PROBLEM:
Write out each record exactly as it stands. No pictures belong in the copy.

──────── MATERIAL PROVIDED

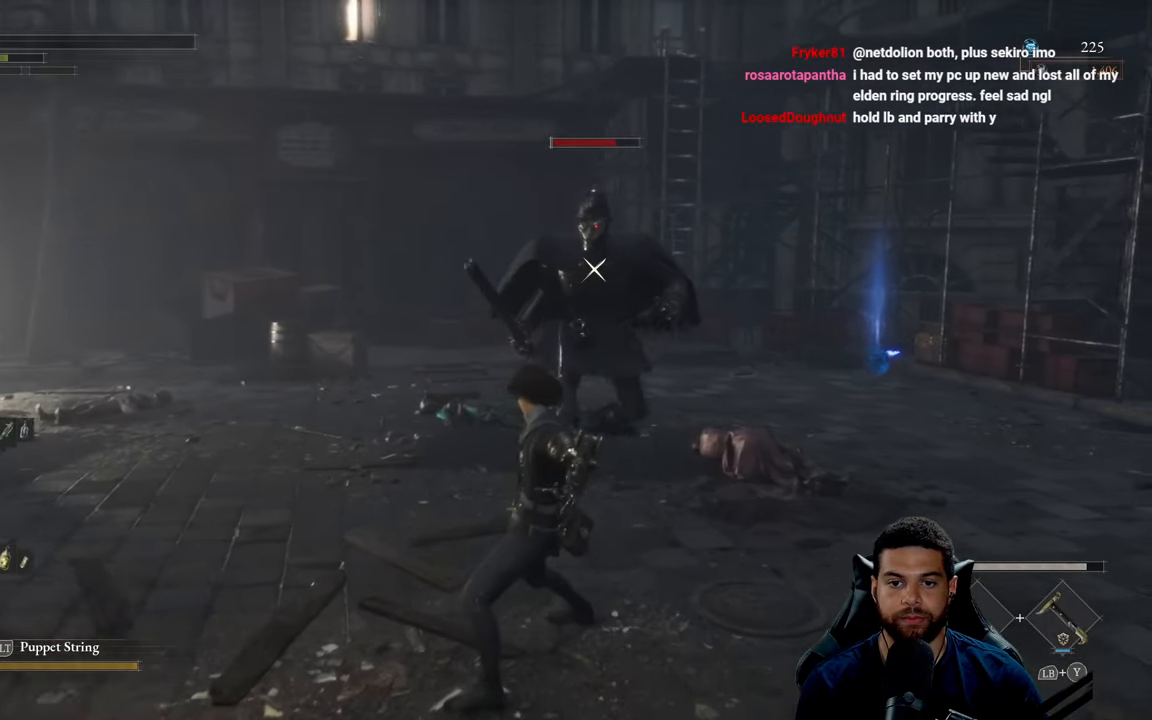
{"buttons": [], "left_stick": "left", "right_stick": "center", "events": [[16, "B", "down"], [100, "B", "up"], [333, "left_stick", "down-left"], [500, "left_stick", "left"]]}
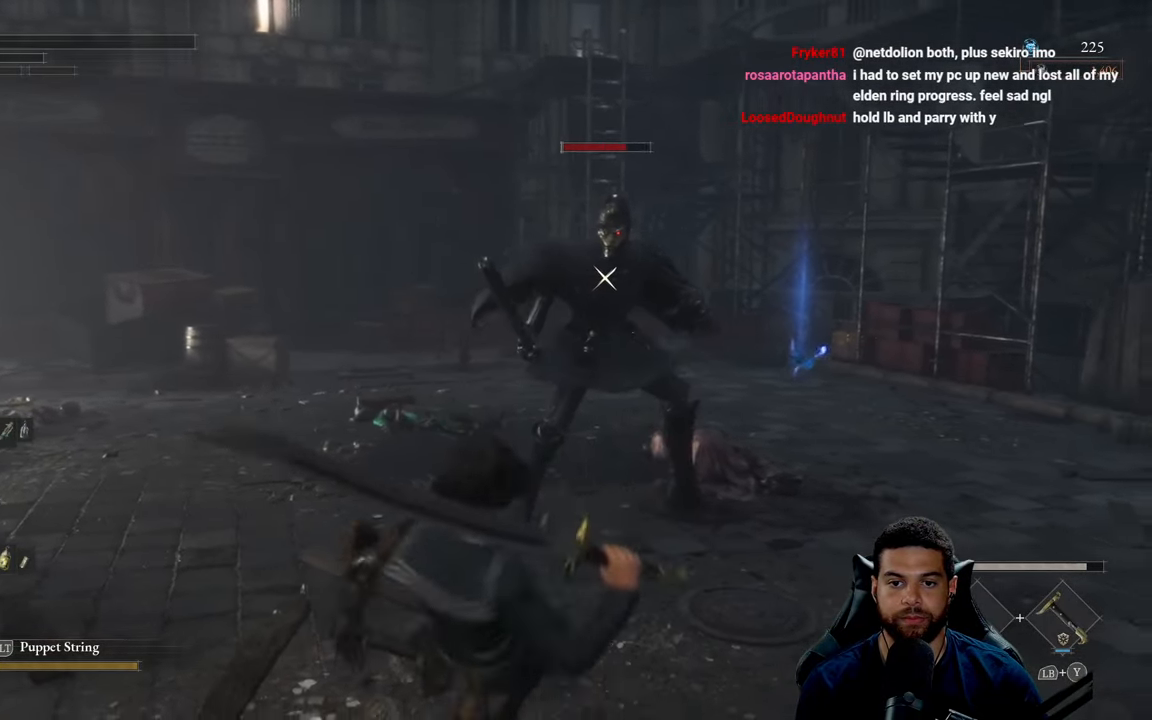
{"buttons": [], "left_stick": "up", "right_stick": "center", "events": [[166, "left_stick", "up"]]}
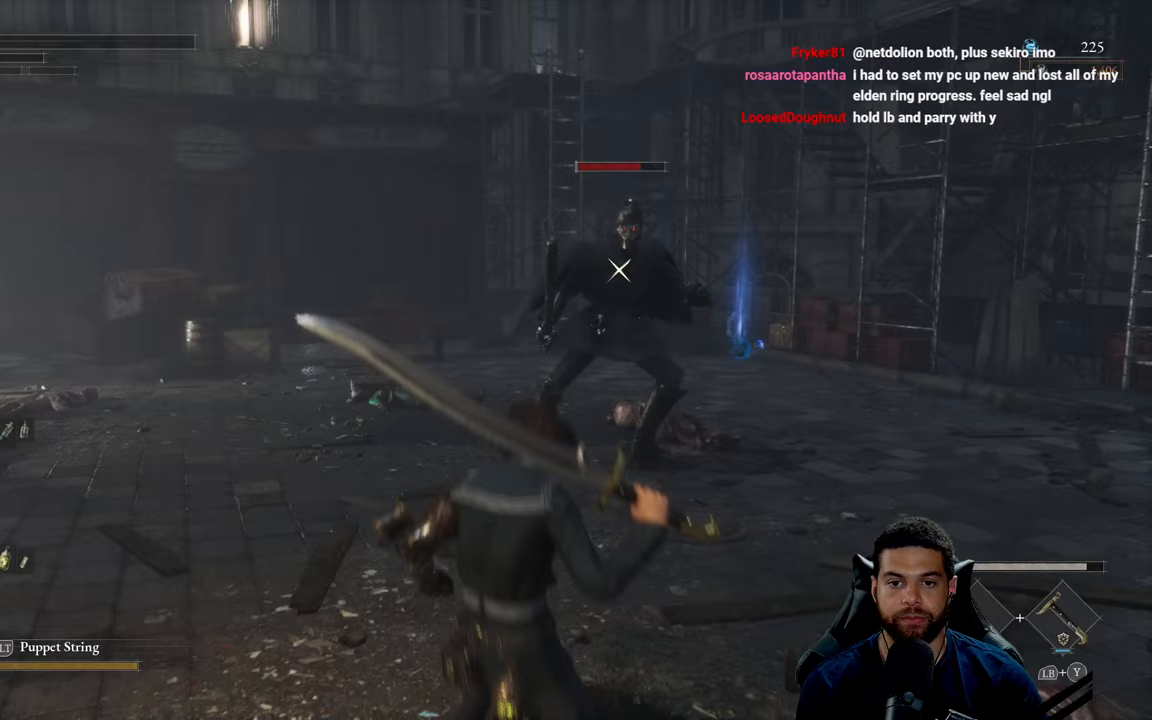
{"buttons": [], "left_stick": "up", "right_stick": "center", "events": []}
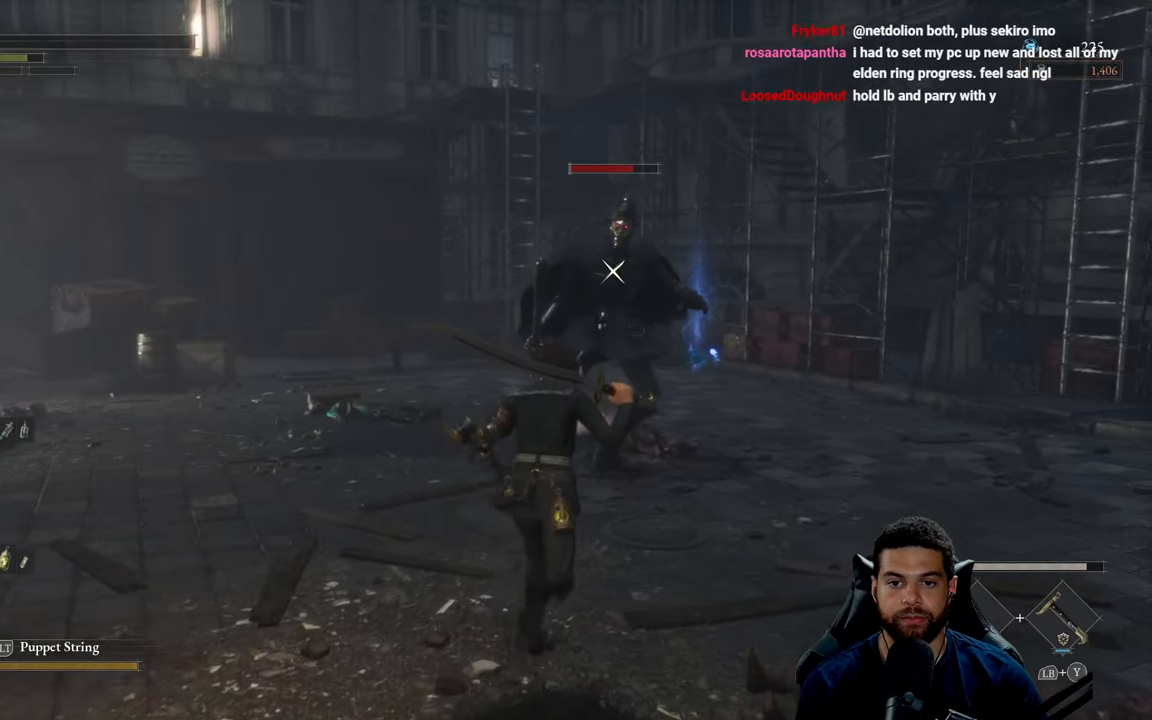
{"buttons": [], "left_stick": "up", "right_stick": "center", "events": [[117, "R1", "down"], [217, "R1", "up"]]}
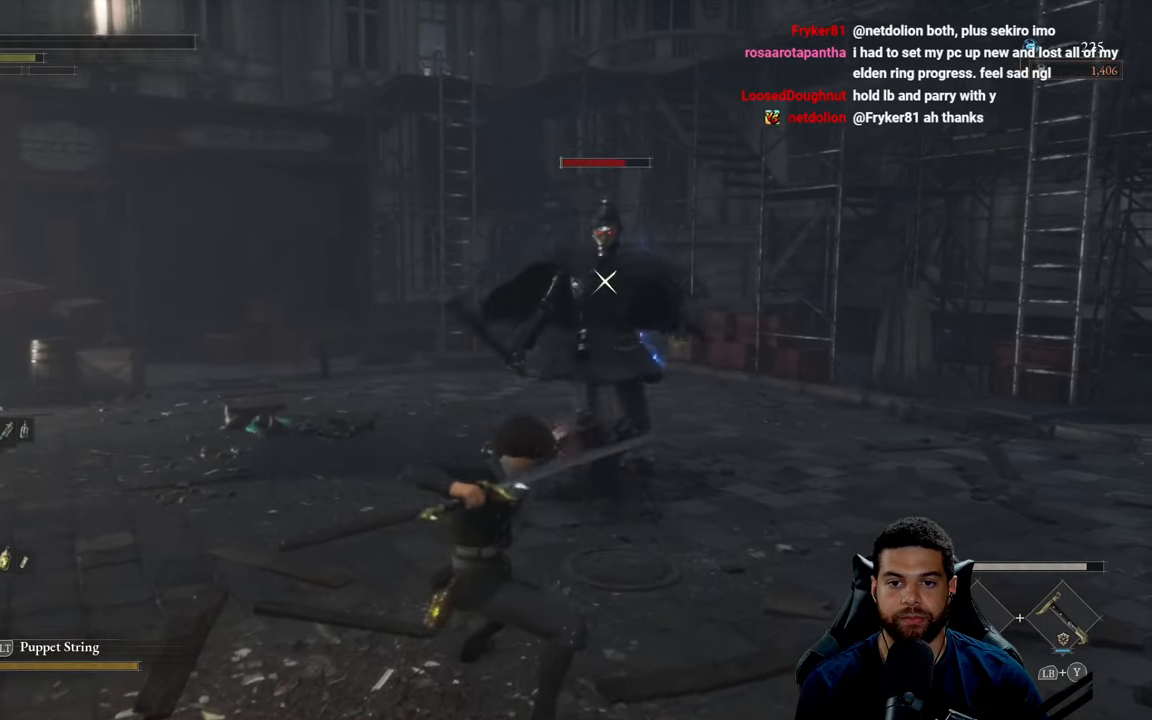
{"buttons": ["B"], "left_stick": "down", "right_stick": "center", "events": [[67, "left_stick", "up-right"], [317, "left_stick", "down-right"], [367, "left_stick", "down"], [417, "B", "down"]]}
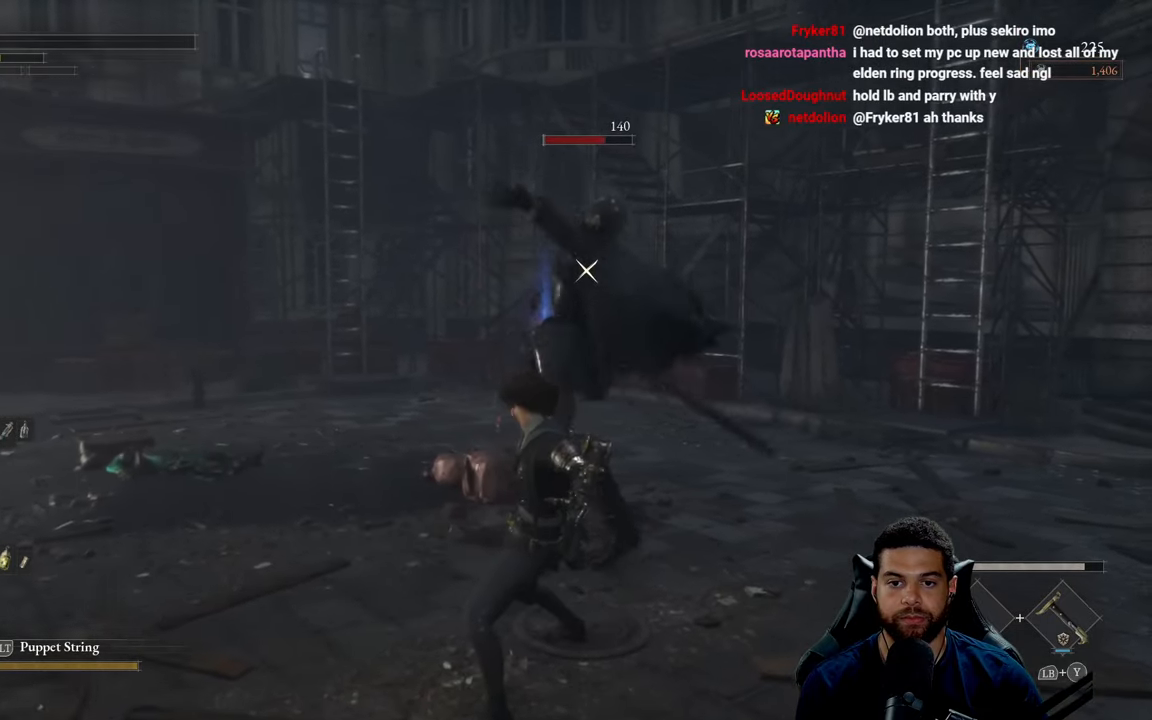
{"buttons": [], "left_stick": "down", "right_stick": "center", "events": [[17, "B", "up"], [383, "B", "down"], [467, "B", "up"]]}
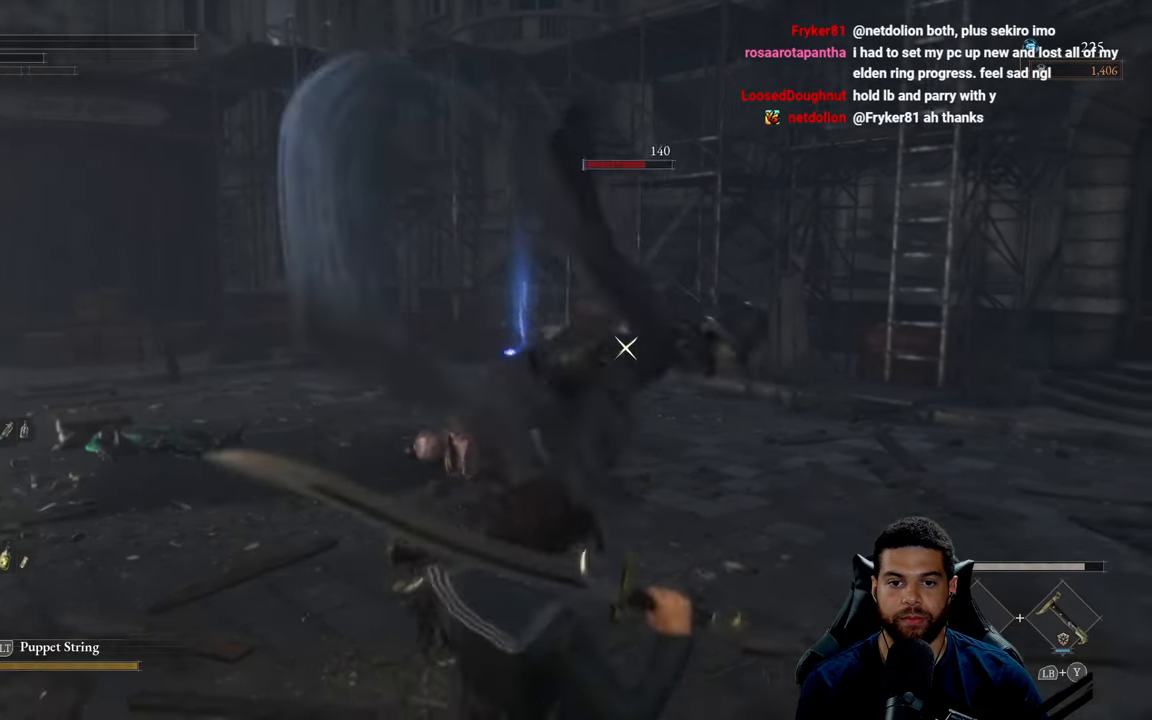
{"buttons": [], "left_stick": "down", "right_stick": "center", "events": []}
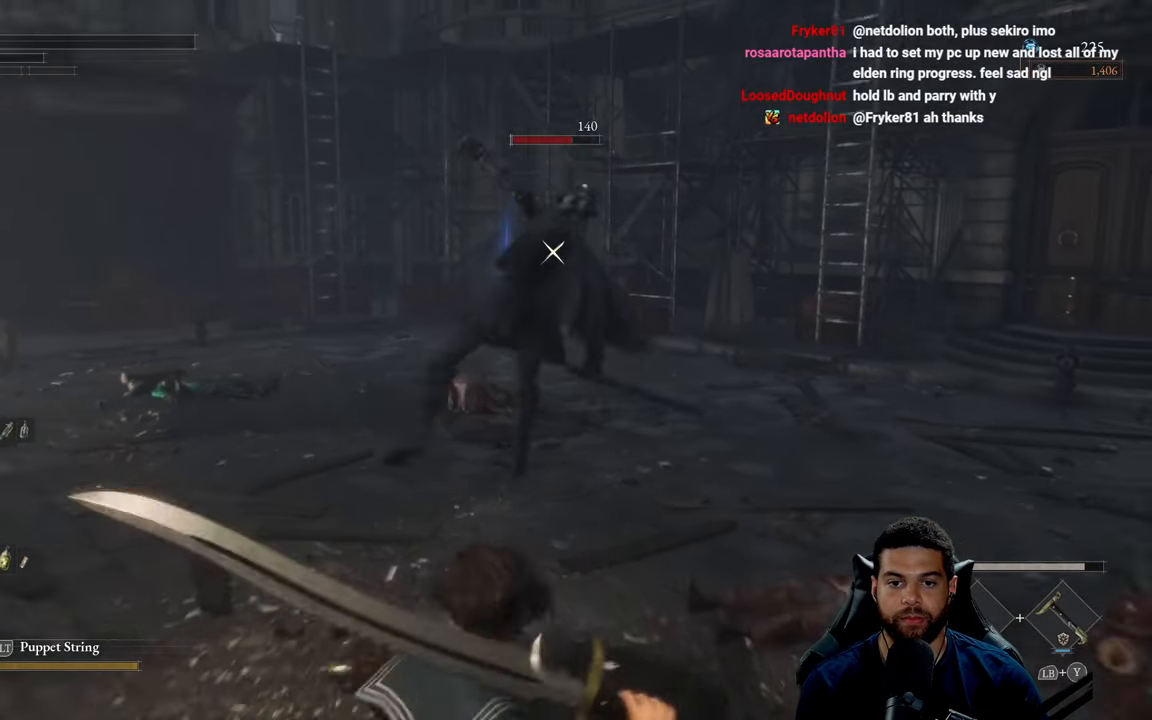
{"buttons": [], "left_stick": "left", "right_stick": "center", "events": [[17, "B", "down"], [83, "B", "up"], [100, "left_stick", "down-left"], [467, "left_stick", "left"]]}
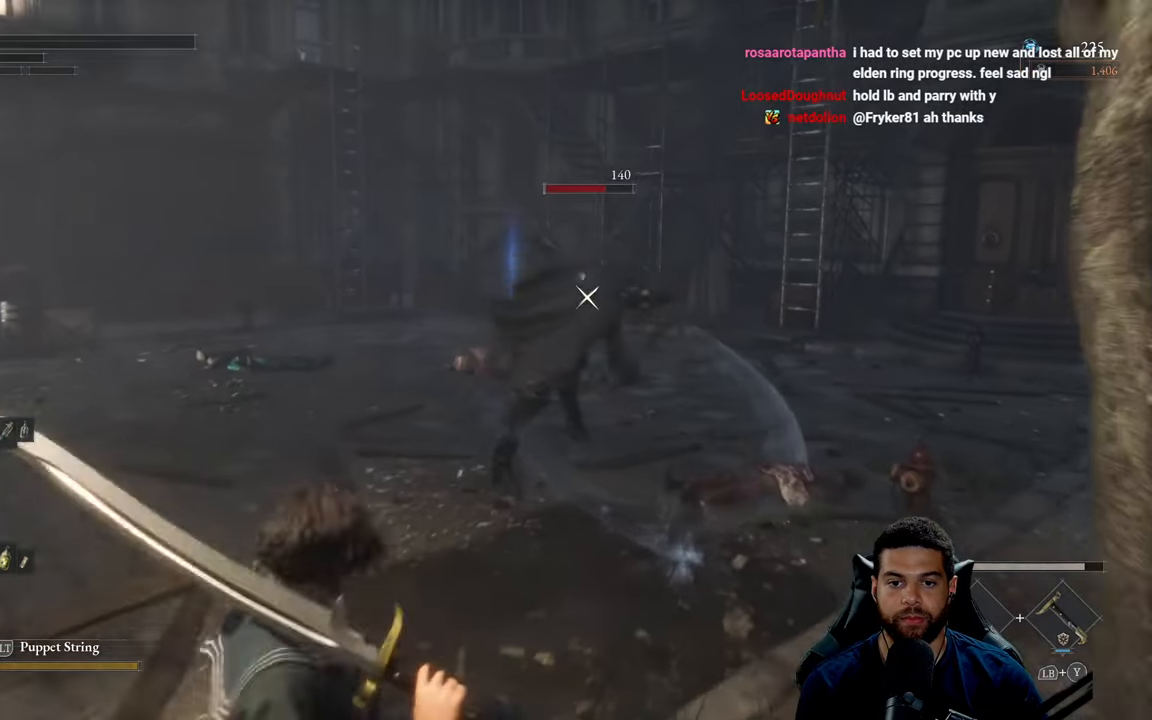
{"buttons": [], "left_stick": "up", "right_stick": "center", "events": [[167, "left_stick", "up-left"], [467, "left_stick", "up"]]}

────────────────

EXPECTED ANSWER:
{"buttons": [], "left_stick": "left", "right_stick": "center", "events": [[16, "B", "down"], [100, "B", "up"], [333, "left_stick", "down-left"], [500, "left_stick", "left"]]}
{"buttons": [], "left_stick": "up", "right_stick": "center", "events": [[166, "left_stick", "up"]]}
{"buttons": [], "left_stick": "up", "right_stick": "center", "events": []}
{"buttons": [], "left_stick": "up", "right_stick": "center", "events": [[117, "R1", "down"], [217, "R1", "up"]]}
{"buttons": ["B"], "left_stick": "down", "right_stick": "center", "events": [[67, "left_stick", "up-right"], [317, "left_stick", "down-right"], [367, "left_stick", "down"], [417, "B", "down"]]}
{"buttons": [], "left_stick": "down", "right_stick": "center", "events": [[17, "B", "up"], [383, "B", "down"], [467, "B", "up"]]}
{"buttons": [], "left_stick": "down", "right_stick": "center", "events": []}
{"buttons": [], "left_stick": "left", "right_stick": "center", "events": [[17, "B", "down"], [83, "B", "up"], [100, "left_stick", "down-left"], [467, "left_stick", "left"]]}
{"buttons": [], "left_stick": "up", "right_stick": "center", "events": [[167, "left_stick", "up-left"], [467, "left_stick", "up"]]}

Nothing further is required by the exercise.